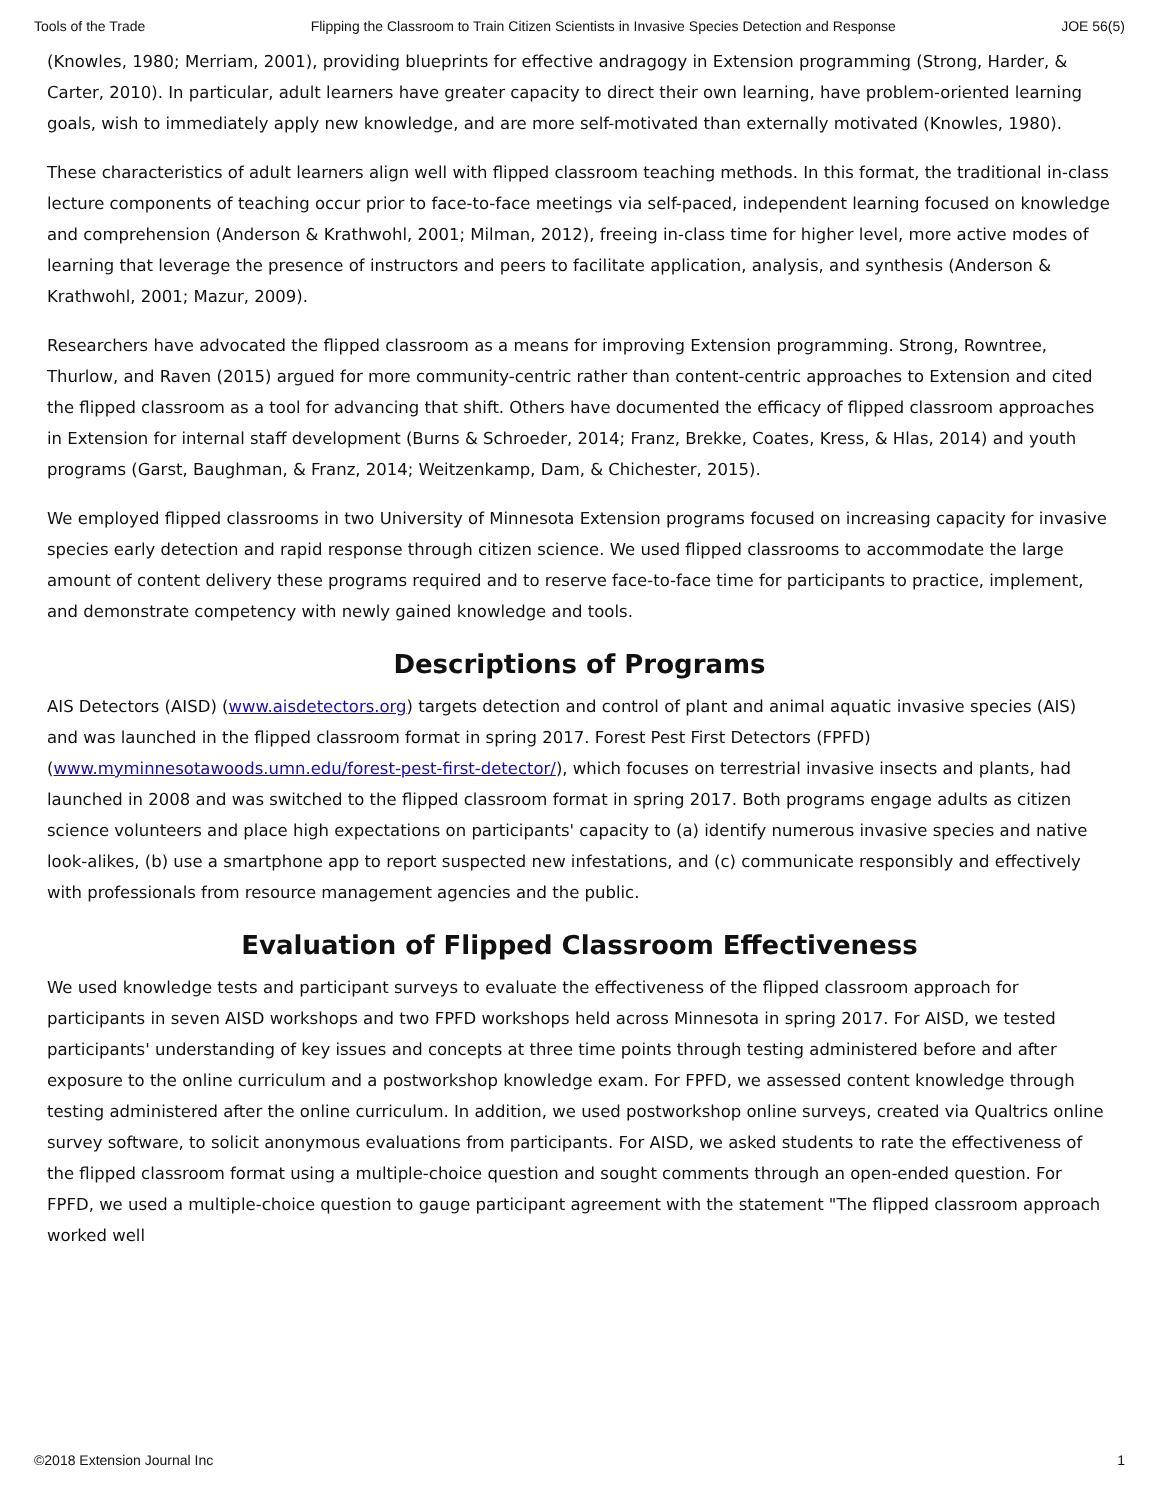Tools of the Trade Flipping the Classroom to Train Citizen Scientists in Invasive Species Detection and Response JOE 56(5)
(Knowles, 1980; Merriam, 2001), providing blueprints for effective andragogy in Extension programming (Strong, Harder, & Carter, 2010). In particular, adult learners have greater capacity to direct their own learning, have problem-oriented learning goals, wish to immediately apply new knowledge, and are more self-motivated than externally motivated (Knowles, 1980).
These characteristics of adult learners align well with flipped classroom teaching methods. In this format, the traditional in-class lecture components of teaching occur prior to face-to-face meetings via self-paced, independent learning focused on knowledge and comprehension (Anderson & Krathwohl, 2001; Milman, 2012), freeing in-class time for higher level, more active modes of learning that leverage the presence of instructors and peers to facilitate application, analysis, and synthesis (Anderson & Krathwohl, 2001; Mazur, 2009).
Researchers have advocated the flipped classroom as a means for improving Extension programming. Strong, Rowntree, Thurlow, and Raven (2015) argued for more community-centric rather than content-centric approaches to Extension and cited the flipped classroom as a tool for advancing that shift. Others have documented the efficacy of flipped classroom approaches in Extension for internal staff development (Burns & Schroeder, 2014; Franz, Brekke, Coates, Kress, & Hlas, 2014) and youth programs (Garst, Baughman, & Franz, 2014; Weitzenkamp, Dam, & Chichester, 2015).
We employed flipped classrooms in two University of Minnesota Extension programs focused on increasing capacity for invasive species early detection and rapid response through citizen science. We used flipped classrooms to accommodate the large amount of content delivery these programs required and to reserve face-to-face time for participants to practice, implement, and demonstrate competency with newly gained knowledge and tools.
Descriptions of Programs
AIS Detectors (AISD) (www.aisdetectors.org) targets detection and control of plant and animal aquatic invasive species (AIS) and was launched in the flipped classroom format in spring 2017. Forest Pest First Detectors (FPFD) (www.myminnesotawoods.umn.edu/forest-pest-first-detector/), which focuses on terrestrial invasive insects and plants, had launched in 2008 and was switched to the flipped classroom format in spring 2017. Both programs engage adults as citizen science volunteers and place high expectations on participants' capacity to (a) identify numerous invasive species and native look-alikes, (b) use a smartphone app to report suspected new infestations, and (c) communicate responsibly and effectively with professionals from resource management agencies and the public.
Evaluation of Flipped Classroom Effectiveness
We used knowledge tests and participant surveys to evaluate the effectiveness of the flipped classroom approach for participants in seven AISD workshops and two FPFD workshops held across Minnesota in spring 2017. For AISD, we tested participants' understanding of key issues and concepts at three time points through testing administered before and after exposure to the online curriculum and a postworkshop knowledge exam. For FPFD, we assessed content knowledge through testing administered after the online curriculum. In addition, we used postworkshop online surveys, created via Qualtrics online survey software, to solicit anonymous evaluations from participants. For AISD, we asked students to rate the effectiveness of the flipped classroom format using a multiple-choice question and sought comments through an open-ended question. For FPFD, we used a multiple-choice question to gauge participant agreement with the statement "The flipped classroom approach worked well
©2018 Extension Journal Inc 1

::::

■ Exercise instructions ■
Using the material above, print word for word the lines from the one holding "We used knowledge" through the last line.

■ Output for this exercise ■
We used knowledge tests and participant surveys to evaluate the effectiveness of the flipped classroom approach for participants in seven AISD workshops and two FPFD workshops held across Minnesota in spring 2017. For AISD, we tested participants' understanding of key issues and concepts at three time points through testing administered before and after exposure to the online curriculum and a postworkshop knowledge exam. For FPFD, we assessed content knowledge through testing administered after the online curriculum. In addition, we used postworkshop online surveys, created via Qualtrics online survey software, to solicit anonymous evaluations from participants. For AISD, we asked students to rate the effectiveness of the flipped classroom format using a multiple-choice question and sought comments through an open-ended question. For FPFD, we used a multiple-choice question to gauge participant agreement with the statement "The flipped classroom approach worked well
©2018 Extension Journal Inc 1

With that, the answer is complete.